Well, maybe not quite.
I had conversations recently with two Belmont educators about the advantages of the high school options that Belmont offers within our community. The question I posed was not in the negative (what does Belmont High not do well), but rather in the positive (what advantages does the community receive from having more than one high school). Both educators agreed that Belmont was well-served by having these options.
Dan Richards, principal of Belmont High School, noted that education provided by public high schools involves a reflection not only of the community, but of society as a whole. One societal norm to be reflected today, Richards said, is the expectation that things be customized. “One can go on the internet and customize jackets and shoes for individual tastes. That expectation now extends to public education as well.”
Belmont High can, to a point, teach to differentiating learners, Richards said. One difference between Belmont and other towns, he said, is that Belmont’s public schools don’t simply talk about that as an abstract principle, but “actively embrace that notion” to guide what is done “inside the bricks” (i.e., within the school walls). The problem, he said, is that despite best efforts, Belmont High cannot “fabricate all environments for students to thrive in.” In that sense, Belmont High cannot completely meet society’s expectations. Accordingly, having different schools that provide different education environments can only do good for the community.

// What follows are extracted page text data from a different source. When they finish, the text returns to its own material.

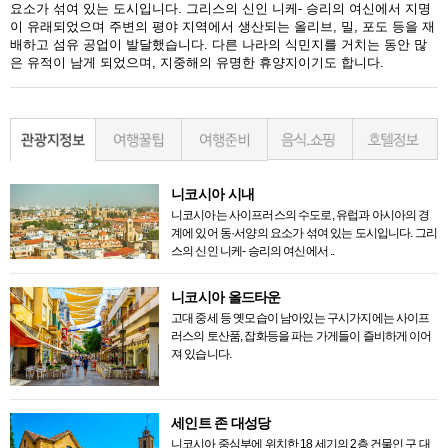
요소가 섞여 있는 도시입니다. 그리스의 신인 니케- 승리의 여신에서 지명
이 유래되었으며 주변의 평야 지역에서 생산되는 올리브, 밀, 포도 등을 재
배하고 섬유 공업이 발달했습니다. 다른 나라의 식민지를 거치는 동안 많
은 유적이 남게 되었으며, 지중해의 유명한 휴양지이기도 합니다.
니코시아 시내
니코시아는 사이프러스의 수도로, 유럽과 아시아의 경
계에 있어 동·서양의 요소가 섞여 있는 도시입니다. 그리
스의 신인 니케- 승리의 여신에서 ..
니코시아 올드타운
고대 중세 등 옛모습이 남아있는 구시가지에는 사이프
러스의 토산품, 잡화등을 파는 가게들이 즐비하게 이어
져 있습니다.
세인트 존 대성당
니코시아 중심부에 위치한 18 세기의 2층 건물인 구 대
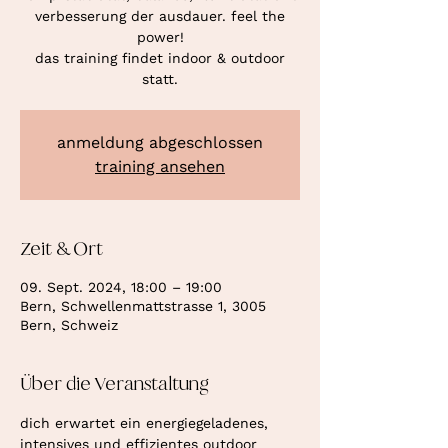
verbesserung der ausdauer. feel the
power!
das training findet indoor & outdoor
statt.
anmeldung abgeschlossen
training ansehen
Zeit & Ort
09. Sept. 2024, 18:00 – 19:00
Bern, Schwellenmattstrasse 1, 3005
Bern, Schweiz
Über die Veranstaltung
dich erwartet ein energiegeladenes, 
intensives und effizientes outdoor 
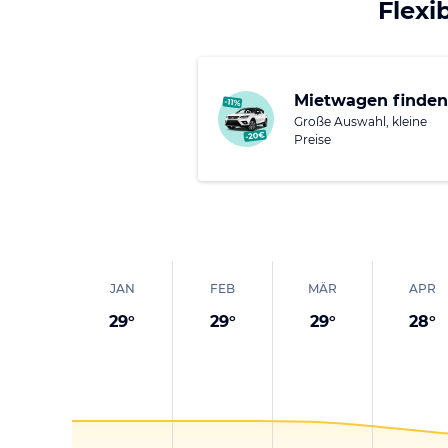
dort sowohl kulinaris
Flexi
reihen sich in der In
Cafés ab.
Mietwagen finden
Große Auswahl, kleine
Preise
JAN
FEB
MÄR
APR
29
°
29
°
29
°
28
°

Providing an opportunity for an alternative high school experience is what Belmont’s Waldorf High School offers. According to Waldorf High Director Mara White, while many Belmont residents are not even aware of the small independent school tucked away on Lexington Ave., WHS graduated its first class in 2000 and moved to Belmont in 2004.
White speaks the same language as BHS principal Richards. “It is evident,” she says, “that one system cannot serve the needs of every single student. A student might thrive in one place and not in the other. A student who does very well at BHS might not flourish at Waldorf” and vice versa.
The objective of Waldorf High School is the same as any high school education. “We seek,” White says, “to help students develop the intellectual capacity to think critically and to maneuver in society and with each other.” Belmont High and Waldorf seek to “teach the same skill sets to students,” White emphasizes.
The size of the Waldorf is the “most obvious difference” between the two schools, White says. “Whether it is sports or music or drama, Waldorf provides the opportunity to participate. You may not be the best soccer player, but you can still experience being part of a team and engaging in competition.” In addition, “students do not receive an individualized education program, but the school attends to individualized needs.”
Obviously, Belmont High and Waldorf High are not the only two high schools serving Belmont residents. They do, however, illustrate an important lesson. As we approach the completion of another school year, additional celebration is merited by the fact that Belmont supports a variety of local opportunities to provide a successful education to our kids, whatever their needs. Not all communities can say that.